In Europe these days, a lot of people are talking about “too big to fail”. For example, Denmark’s biggest banks recently asked the government to tell them exactly how far it would go to bail them out of a financial crisis, if one occurred. An analogy would be, roughly, asking one’s parents how much money they would transfer if a child falls too deeply into debt.
But this is bigger than just banks. David Miliband, soon to be President and CEO of the International Rescue Committee, published a piece on 10 May that talks about the chance that the entire concept of the Eurozone could fail: “The EU isn’t too big to fail, but it is too important to”. Imagine the list of countries which now share the euro as a common currency somehow having to go back to the way it was 25 years ago.

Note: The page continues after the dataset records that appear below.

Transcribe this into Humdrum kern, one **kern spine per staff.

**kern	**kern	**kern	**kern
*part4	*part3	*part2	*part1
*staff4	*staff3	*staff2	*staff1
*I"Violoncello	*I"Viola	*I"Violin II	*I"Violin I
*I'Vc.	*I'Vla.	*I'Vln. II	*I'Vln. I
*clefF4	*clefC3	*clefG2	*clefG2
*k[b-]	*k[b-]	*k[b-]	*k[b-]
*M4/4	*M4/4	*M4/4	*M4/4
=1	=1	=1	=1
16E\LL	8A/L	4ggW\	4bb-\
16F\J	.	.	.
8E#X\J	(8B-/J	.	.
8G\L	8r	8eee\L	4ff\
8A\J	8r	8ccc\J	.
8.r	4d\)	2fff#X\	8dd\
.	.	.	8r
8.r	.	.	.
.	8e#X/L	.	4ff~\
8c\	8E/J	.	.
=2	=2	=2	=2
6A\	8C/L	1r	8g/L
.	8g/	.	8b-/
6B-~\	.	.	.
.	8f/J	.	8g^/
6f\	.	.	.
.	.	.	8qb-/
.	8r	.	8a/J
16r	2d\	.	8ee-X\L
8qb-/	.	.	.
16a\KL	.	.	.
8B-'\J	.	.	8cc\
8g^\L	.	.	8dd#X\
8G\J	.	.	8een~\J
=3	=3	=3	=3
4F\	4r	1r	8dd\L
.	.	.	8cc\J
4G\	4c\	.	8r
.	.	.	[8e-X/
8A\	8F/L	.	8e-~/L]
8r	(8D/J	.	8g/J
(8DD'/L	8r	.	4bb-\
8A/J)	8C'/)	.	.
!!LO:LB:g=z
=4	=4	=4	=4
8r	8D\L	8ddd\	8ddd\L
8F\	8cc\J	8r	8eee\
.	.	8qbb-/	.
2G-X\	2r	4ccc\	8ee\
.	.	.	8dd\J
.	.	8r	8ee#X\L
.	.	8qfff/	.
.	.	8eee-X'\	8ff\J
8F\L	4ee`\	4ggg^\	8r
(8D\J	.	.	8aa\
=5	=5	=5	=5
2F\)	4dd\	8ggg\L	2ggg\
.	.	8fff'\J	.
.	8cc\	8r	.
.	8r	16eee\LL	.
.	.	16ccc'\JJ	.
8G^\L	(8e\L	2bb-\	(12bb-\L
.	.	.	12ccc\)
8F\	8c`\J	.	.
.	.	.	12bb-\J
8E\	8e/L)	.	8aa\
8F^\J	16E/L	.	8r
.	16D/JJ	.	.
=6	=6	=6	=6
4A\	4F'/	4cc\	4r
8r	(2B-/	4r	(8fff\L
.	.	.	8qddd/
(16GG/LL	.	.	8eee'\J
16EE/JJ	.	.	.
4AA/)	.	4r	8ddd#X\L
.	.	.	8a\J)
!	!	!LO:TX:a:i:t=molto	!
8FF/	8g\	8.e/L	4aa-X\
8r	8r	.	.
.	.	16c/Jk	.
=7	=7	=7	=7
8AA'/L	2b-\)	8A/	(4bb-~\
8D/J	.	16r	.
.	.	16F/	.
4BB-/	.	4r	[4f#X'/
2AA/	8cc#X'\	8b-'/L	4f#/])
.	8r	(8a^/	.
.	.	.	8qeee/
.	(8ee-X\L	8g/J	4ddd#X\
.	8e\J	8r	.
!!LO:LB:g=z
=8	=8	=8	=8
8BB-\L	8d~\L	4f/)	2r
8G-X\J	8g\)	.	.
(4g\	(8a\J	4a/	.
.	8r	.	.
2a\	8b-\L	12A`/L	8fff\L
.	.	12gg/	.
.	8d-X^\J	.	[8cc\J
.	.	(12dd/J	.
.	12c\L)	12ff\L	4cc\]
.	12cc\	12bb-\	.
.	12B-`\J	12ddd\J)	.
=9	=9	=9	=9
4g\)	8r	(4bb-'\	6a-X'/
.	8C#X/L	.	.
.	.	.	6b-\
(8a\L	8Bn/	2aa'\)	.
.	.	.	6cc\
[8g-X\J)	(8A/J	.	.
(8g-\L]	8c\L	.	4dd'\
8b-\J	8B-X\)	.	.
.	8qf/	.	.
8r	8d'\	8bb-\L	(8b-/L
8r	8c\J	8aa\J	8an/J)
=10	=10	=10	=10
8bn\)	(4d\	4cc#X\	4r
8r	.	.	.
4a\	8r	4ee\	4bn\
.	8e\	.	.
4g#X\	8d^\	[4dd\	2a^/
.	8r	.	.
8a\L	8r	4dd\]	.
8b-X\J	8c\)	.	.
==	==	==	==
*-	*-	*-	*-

Between big banks and geopolitical structures are all those businesses that must worry about surviving. Just in case you think your firm is way, way too big to ever flop, I have a sobering assignment for you. Go to this Wikipedia page and see the names of all the companies that were at the top of their game — till they died. What’s one common link between Motorwagenfabrik Excelsior, Lionel Corporation, All Metal Products Company, Waltham Watch Company and Miranda Camera Company? They all had to learn to publicly say “adios” in their respective home language.
Ah, but perhaps you are small (or an optimistic startup) and feeling a tad more secure because you are feeling too nimble to fail. Dream on. Brian Solis, author of What’s the Future of Business?, gives an interesting stat on his website: “In the United States alone, over 500,000 new startups emerge every year. Of that, 50% are likely fail within the first year. And, within the first five years, another 56% are expected to fail.”
Melinda Emerson has a short list of good points to consider about “Top Preventable Causes For Small Business Failure”. It was published at the end of April on the Huffington Post. I commend it to you.
In a past post, I wrote about “Success. Failure. Boom. Bust.” I’d like to repeat the advice I gave there. These four points are something I think about on a daily basis:
- Finding your next is a challenge even for the biggest and most successful companies — and perhaps more so as the challenge of continued growth on a large base is daunting.
- Today’s advantages (such as Apple’s retail stores) can become tomorrow’s liabilities and “sensing” when to shift organizational priorities is critical. A subtle dimension of finding your next is the ability to know when to redirect investment from waning assets classes (like retail).
- Foresensing is about identifying possible productive opportunities for the future and not about identifying sure things. The mantra “fail often, fail fast, and fail cheaply” holds true when it comes to nextsensing.
- Your upending may not come from a big and known competitor. Thus, constantly observing — especially on the periphery — can help you get an “early sense of things” before others. It is not a question of whether a new competitor will emerge but, rather, when and from where. The bigger you are, the farther you have to fall. As one of the comments posted on the blog (by Michael Long) notes, “Apple? Maybe, but are we forgetting just how quickly the world switched from Alta Vista’s search engine to Google? One day AV was — quite literally — at the top of the heap. Google knocked them off in less than a year. All you need is a major disruption in search, one that gives quantitatively better results, and a new search engine is just a click away. And with it go Google’s ad revenues. Boom.”
Whether you are fretting about being too big to fail or too small to fail, I would urge you to think about the best antidote for either: new thinking. In business, many giants and many dwarves have stumbled, fallen and died. Yet, I cannot think of one financial obituary that reported that a business failed because it was too smart.